Rand ignores him. ‘He was a natural therapist. He said it was his calling, his art. The way painting or being able to dance really well or to sit there reading the same thing for hours on end without moving or getting distracted is other people’s calling.’
‘…’
‘Would you say you have a calling?’ the POTEX asks Shane Drinion.
‘I doubt it.’
‘He wasn’t a doctor, but when he saw somebody in there he thought he could maybe help, he’d try to help them. Otherwise he was more like a security guard, he said.’
‘…’
‘One time he said he was more just like a mirror. In the intense conversations. If he seemed mean or stupid, what it really meant was that you saw yourself as mean and stupid. If one time he struck you as smart and sensitive, it meant you were smart and sensitive that day — he just showed you what was there.
‘He looked terrible, but that was also part of the power of sitting in there with him and doing these intense bits of work. He looked so sick and washed out and delicate that you never got the idea that here was this smug, normal, healthy, rich doctor judging you and being glad he wasn’t you or just seeing you as a case to resolve. It was like really talking to somebody, with him.’
‘Anyone could tell that he made a great impression on you in this difficult time, your future husband,’ Shane Drinion says.
‘Are you being ironic?’
‘No.’
‘Are you thinking, like, here’s this messed-up seventeen-year-old falling in love with the therapist-type adult figure that she thinks is the only one that understands?’
Shane Drinion shakes his head exactly twice. ‘That’s not what I’m thinking.’ It occurs to Rand that he could conceivably be bored out of his skull and she’d have no way of telling.
‘Because that’s pathetic,’ Meredith Rand says. ‘That’s like the oldest story in the book, and however messed up you might think this is, it sure wasn’t that.’ She’s sitting up very straight now for a moment. ‘Do you know what monopsony is?’
‘I think so.’
‘What is it then?’
Shane Drinion clears his throat slightly. ‘It’s the reverse of monopoly. There’s a single buyer and multiple sellers.’
‘All right.’
‘I think bids for government contracts, such as when the Service upgraded its card readers at the La Junta center last year, are an example of a monopsonistic market.’
‘All right. Well, he taught me that one, too, although in a more of a personal context.’

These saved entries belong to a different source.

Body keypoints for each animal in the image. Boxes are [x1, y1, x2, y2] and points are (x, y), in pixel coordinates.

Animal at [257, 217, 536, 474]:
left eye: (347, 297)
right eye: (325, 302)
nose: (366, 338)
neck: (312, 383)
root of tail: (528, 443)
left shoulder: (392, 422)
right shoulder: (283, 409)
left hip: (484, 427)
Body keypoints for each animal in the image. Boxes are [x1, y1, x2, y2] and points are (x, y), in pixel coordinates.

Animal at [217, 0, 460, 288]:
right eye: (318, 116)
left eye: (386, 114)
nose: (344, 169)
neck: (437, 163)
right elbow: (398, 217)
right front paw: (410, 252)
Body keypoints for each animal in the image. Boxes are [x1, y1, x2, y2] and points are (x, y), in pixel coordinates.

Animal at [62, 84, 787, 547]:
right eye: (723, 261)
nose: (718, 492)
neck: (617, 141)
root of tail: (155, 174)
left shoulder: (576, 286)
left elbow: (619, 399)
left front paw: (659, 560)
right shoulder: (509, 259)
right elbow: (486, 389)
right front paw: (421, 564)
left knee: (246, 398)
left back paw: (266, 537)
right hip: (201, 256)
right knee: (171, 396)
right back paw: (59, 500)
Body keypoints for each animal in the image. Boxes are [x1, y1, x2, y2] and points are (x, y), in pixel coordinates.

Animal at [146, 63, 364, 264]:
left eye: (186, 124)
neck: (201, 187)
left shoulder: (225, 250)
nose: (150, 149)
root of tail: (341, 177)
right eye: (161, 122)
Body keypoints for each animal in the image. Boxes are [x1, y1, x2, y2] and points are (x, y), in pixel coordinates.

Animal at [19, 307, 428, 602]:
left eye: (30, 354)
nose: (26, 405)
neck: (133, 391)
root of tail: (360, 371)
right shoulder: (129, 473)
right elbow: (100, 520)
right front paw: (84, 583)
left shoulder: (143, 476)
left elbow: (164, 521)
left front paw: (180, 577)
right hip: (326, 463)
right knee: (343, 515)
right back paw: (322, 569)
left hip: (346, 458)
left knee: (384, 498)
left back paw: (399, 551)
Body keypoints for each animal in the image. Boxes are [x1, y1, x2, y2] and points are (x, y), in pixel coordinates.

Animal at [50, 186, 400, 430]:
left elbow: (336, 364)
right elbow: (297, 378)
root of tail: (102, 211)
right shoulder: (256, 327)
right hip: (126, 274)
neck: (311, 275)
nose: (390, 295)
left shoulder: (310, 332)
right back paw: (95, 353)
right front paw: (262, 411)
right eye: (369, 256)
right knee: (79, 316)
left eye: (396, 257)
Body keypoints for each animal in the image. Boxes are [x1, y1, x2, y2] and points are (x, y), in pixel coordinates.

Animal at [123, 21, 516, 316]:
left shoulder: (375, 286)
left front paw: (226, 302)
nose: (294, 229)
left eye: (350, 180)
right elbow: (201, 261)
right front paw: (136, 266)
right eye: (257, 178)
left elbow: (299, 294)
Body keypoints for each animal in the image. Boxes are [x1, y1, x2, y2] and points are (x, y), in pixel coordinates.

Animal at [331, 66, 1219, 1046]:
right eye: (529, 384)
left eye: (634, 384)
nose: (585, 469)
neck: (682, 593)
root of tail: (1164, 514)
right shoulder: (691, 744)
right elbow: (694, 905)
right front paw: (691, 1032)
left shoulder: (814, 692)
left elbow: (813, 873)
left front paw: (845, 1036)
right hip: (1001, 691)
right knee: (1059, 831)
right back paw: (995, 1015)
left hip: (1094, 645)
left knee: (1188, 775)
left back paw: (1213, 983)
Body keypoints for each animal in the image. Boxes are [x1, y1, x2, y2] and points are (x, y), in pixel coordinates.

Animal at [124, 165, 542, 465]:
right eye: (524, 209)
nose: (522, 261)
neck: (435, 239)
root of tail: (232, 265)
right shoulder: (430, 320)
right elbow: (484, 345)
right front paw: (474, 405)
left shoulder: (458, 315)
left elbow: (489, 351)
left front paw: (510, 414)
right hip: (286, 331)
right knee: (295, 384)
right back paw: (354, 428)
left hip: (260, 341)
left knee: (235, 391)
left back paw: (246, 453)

‘As in a metaphor,’ Drinion says.
‘Do you see what it could have to do with loneliness?’
Another very brief moment of inward scanning. ‘I can see how it might lead to distrust, since contract-bidding situations are susceptible to rigging, dishonest cost-projections, and things like that.’
‘You’re a very literal person, did you know that?’
‘…’
‘Here’s the literal thing, then,’ Meredith Rand says. ‘Say you’re pretty, and there’s things about being pretty that you like — you get treated special, and people pay attention to you and talk about you, and if you walk in someplace you can almost feel the room change, and you like it.’
‘It’s a form of power,’ Drinion says.
‘But at the same time you also have less power,’ Meredith Rand says, ‘because the power you have is all totally connected to prettiness, and at some point you realize that the prettiness is like a kind of box you’re always in, or prison, that nobody’s ever going to see you or think about you apart from the prettiness.’
‘…’
‘It’s not like I even thought I was all that pretty,’ Meredith Rand says. ‘Especially in high school.’ She’s rolling a cigarette back and forth between her fingers but not lighting it. ‘But I sure knew everybody else thought I was pretty. Ever since like twelve, people were saying how lovely and beautiful I was, and in high school I was one of the foxes, and everybody knew who they were, and it became sort of official, socially: I was pretty, I was desirable, I had the power. Do you get this?’